Discovery & Recommendation Engine (v2)

This document provides a technical overview of the "Dialogue-driven Discovery" system, which powers the Gifty recommendation engine.

1. High-Level Architecture

The system transitions from a static "quiz-to-list" model to an interactive "discovery dialogue."

The central brain of the discovery flow. It manages:

Session Lifecycle: init_session creates the state and triggers initial analysis.
State Management: Orchestrates transitions between QUIZ, OVERVIEW, DEEP_DIVE, and COMPILATION.
Parallelism: Runs multiple "Topic Tracks" in parallel to provide diverse gift directions.

The bridge between our business logic and LLM capabilities.

AI-Native Diagnostic: Instead of hardcoded rules, it passes raw Quiz Data to Claude.
Hypothesis Generation: Uses the Psychological Gifting Model to craft specific psychological "Gaps" (Mirror, Anchor, Optimizer, etc.).
Search Query Synthesis: Generates 3-5 specific keywords for the vector search engine.

Interacts with the product catalog using semantic search.

Vector Retrieval: Uses pgvector to find products matching the AI-generated queries.
Reranking: (In Deep Dive) Uses cross-encoders to ensure the closest possible match to the hypothesis description.
Lazy Loading: Supports fetching products on-demand when a user expands a specific hypothesis.

Handles long-term storage and analytical data.

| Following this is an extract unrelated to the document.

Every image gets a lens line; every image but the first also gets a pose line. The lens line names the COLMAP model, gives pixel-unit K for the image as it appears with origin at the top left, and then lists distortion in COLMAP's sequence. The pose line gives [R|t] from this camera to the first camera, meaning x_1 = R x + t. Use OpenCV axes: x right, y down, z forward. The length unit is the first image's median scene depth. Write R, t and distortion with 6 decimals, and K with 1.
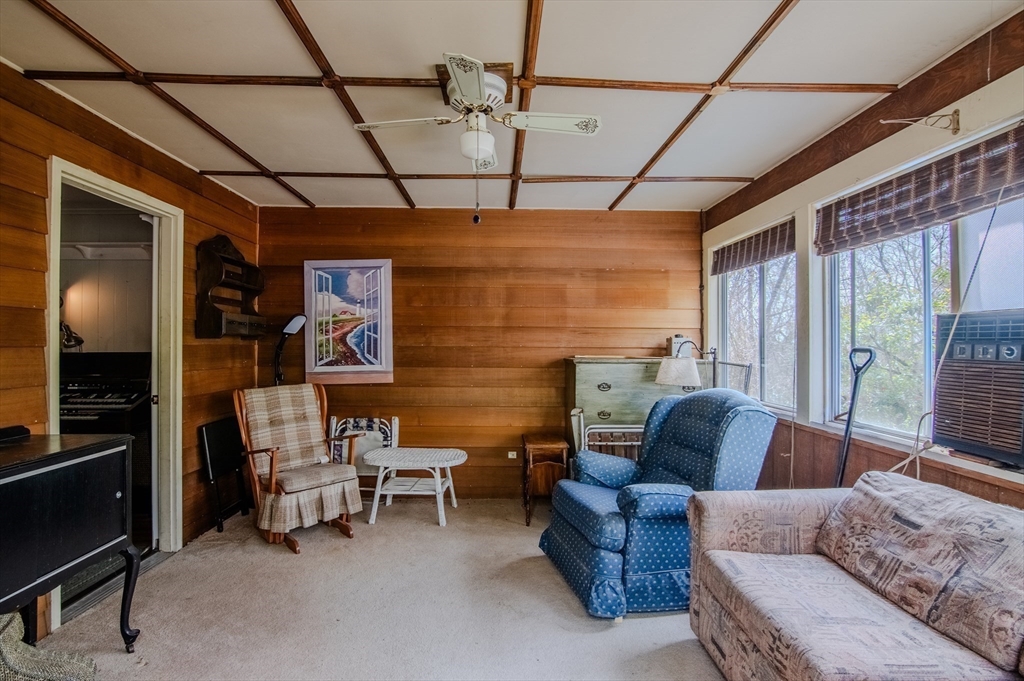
lens RADIAL K [[498.4, 0, 509.4], [0, 498.4, 340.6], [0, 0, 1]] dist [-0.024149, 0.004543]
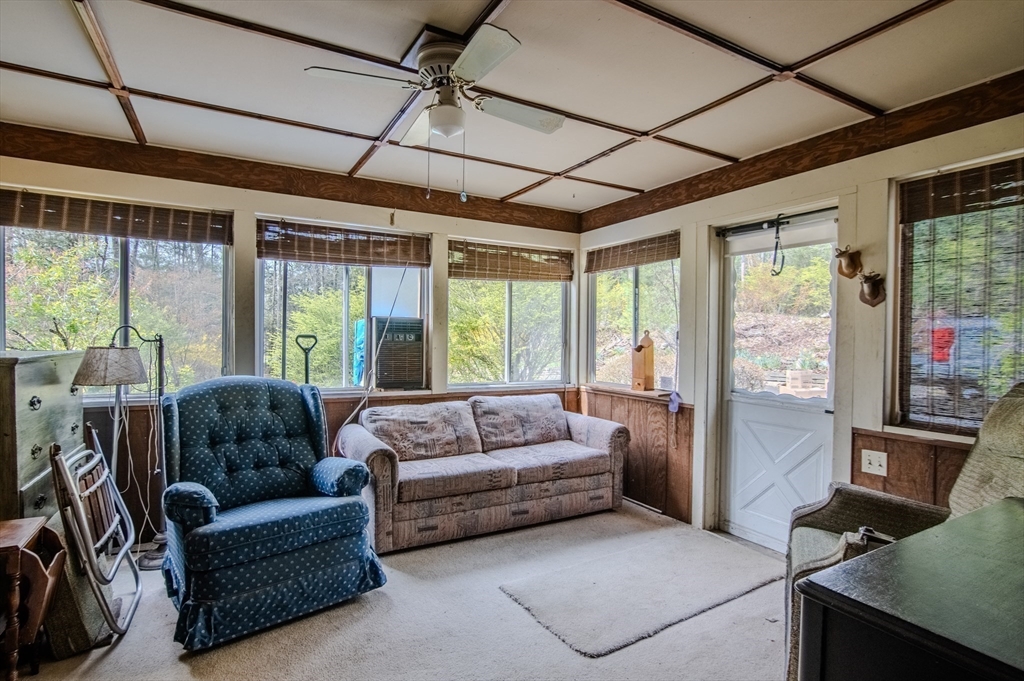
lens RADIAL K [[498.4, 0, 508.0], [0, 498.4, 341.5], [0, 0, 1]] dist [-0.024149, 0.004543]
pose [[-0.455048, -0.014463, 0.890349, -0.966408], [-0.017124, 0.999825, 0.007489, 0.015666], [-0.890302, -0.011839, -0.455216, 1.347186]]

Profile Management: Stores recipient data (age, gender, relationships).
Hypothesis Analytics: Saves every generated hypothesis and user reactions (likes/dislikes) for future model fine-tuning.

Initialization: User submits a quiz. DialogueManager creates a RecipientProfile and RecommendationSession.
Analysis: AnthropicService analyzes raw data and picks 3 main interest topics.
Drafting (Bulk): Claude generates 2-3 hypotheses for each topic in a single bulk call.
Retrieval: RecommendationService fetches 3 preview products for each hypothesis.
Presentation: User sees "Topic Tracks" with catchy titles and ideas.
Deep Dive: When a user "likes" an idea, the system fetches 15+ highly relevant products for that specific hypothesis.

Psychological Depth: We don't just match keywords; we fulfill needs (e.g., "Permission to indulge").
Low Latency: Bulk LLM calls and parallel retrieval keep the experience snappy.
Scalability: New gifting gaps or logic changes are implemented via prompt engineering, not complex code refactors.
Learning: Database persistence of user reactions allows us to build a dataset for training custom rankers.